See the images below.

Diet

Infants with omphaloceles have normal intestine and do not require special formulas. The occasional intestinal atresia, perhaps associated with a patent omphalomesenteric duct, is not usually associated with short gut.

Those with gastroschisis, however, may have sustained injury to the intestine and thus may require elemental formulas or protein hydrolysates with lactose-free carbohydrates, or medium-chain triglycerides.
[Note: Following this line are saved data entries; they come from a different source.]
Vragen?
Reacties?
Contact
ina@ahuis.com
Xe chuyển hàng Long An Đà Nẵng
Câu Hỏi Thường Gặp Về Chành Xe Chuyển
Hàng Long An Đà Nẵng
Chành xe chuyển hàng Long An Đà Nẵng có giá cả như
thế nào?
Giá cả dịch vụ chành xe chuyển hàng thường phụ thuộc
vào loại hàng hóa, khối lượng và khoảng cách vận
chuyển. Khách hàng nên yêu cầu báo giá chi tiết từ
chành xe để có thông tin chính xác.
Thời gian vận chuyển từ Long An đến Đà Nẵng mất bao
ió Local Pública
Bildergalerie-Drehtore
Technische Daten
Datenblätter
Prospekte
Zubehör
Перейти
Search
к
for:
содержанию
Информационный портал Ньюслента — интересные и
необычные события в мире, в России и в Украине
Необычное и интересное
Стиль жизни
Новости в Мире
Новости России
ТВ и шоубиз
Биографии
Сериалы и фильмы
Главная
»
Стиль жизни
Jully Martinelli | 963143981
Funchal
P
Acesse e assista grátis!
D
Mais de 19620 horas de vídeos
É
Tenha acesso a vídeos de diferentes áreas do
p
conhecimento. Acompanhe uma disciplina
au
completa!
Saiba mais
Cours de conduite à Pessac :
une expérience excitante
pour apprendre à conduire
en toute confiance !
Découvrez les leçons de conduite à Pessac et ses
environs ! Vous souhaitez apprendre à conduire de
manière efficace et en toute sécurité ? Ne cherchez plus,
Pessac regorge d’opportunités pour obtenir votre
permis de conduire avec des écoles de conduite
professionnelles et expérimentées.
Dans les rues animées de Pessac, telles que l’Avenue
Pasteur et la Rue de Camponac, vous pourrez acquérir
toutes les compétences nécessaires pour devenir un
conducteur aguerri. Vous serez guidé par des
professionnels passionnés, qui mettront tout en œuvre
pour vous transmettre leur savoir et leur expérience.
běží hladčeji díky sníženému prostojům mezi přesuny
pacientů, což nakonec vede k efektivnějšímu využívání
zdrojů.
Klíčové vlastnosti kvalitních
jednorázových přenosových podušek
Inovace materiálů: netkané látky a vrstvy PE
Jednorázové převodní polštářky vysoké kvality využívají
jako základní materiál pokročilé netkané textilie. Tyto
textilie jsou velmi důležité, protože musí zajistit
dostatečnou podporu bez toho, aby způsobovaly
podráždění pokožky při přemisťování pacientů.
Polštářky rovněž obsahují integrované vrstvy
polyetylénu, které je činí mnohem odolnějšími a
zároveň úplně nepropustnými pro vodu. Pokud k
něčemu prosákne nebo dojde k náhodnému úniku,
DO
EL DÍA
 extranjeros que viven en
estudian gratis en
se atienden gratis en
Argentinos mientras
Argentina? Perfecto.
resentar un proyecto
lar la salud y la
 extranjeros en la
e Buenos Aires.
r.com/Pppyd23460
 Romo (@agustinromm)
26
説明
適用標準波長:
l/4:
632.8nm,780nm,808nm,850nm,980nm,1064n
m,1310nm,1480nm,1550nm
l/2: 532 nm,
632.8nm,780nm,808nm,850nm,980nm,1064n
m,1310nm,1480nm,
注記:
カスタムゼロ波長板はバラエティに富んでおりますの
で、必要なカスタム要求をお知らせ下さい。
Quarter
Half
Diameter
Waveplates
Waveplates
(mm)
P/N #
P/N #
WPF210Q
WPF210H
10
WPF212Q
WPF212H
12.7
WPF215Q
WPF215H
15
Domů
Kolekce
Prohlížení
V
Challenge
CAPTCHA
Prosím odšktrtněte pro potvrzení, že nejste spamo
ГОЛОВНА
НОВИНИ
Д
Babies with short-gut syndrome absorb medium-chain triglycerides more readily than long-chain triglycerides; paradoxically, the latter are more valuable with regard to gut adaptation.

Activity

The liver of a child with a repaired giant omphalocele is located in the epigastrium, where it is more vulnerable to trauma. Therefore, these children should avoid contact sports.

Following discharge, these infants require close follow-up to assess their growth and weight gain, and to chronicle developmental milestones.

They frequently have symptoms of gastroesophageal reflux (GER), which are notoriously variable, and which may occasionally be life-threatening. Treatment for GER follows the same principles as for other infants.

Hirschsprung disease may also occur. Physicians should consider this diagnosis in a child with refractory constipation and failure to thrive.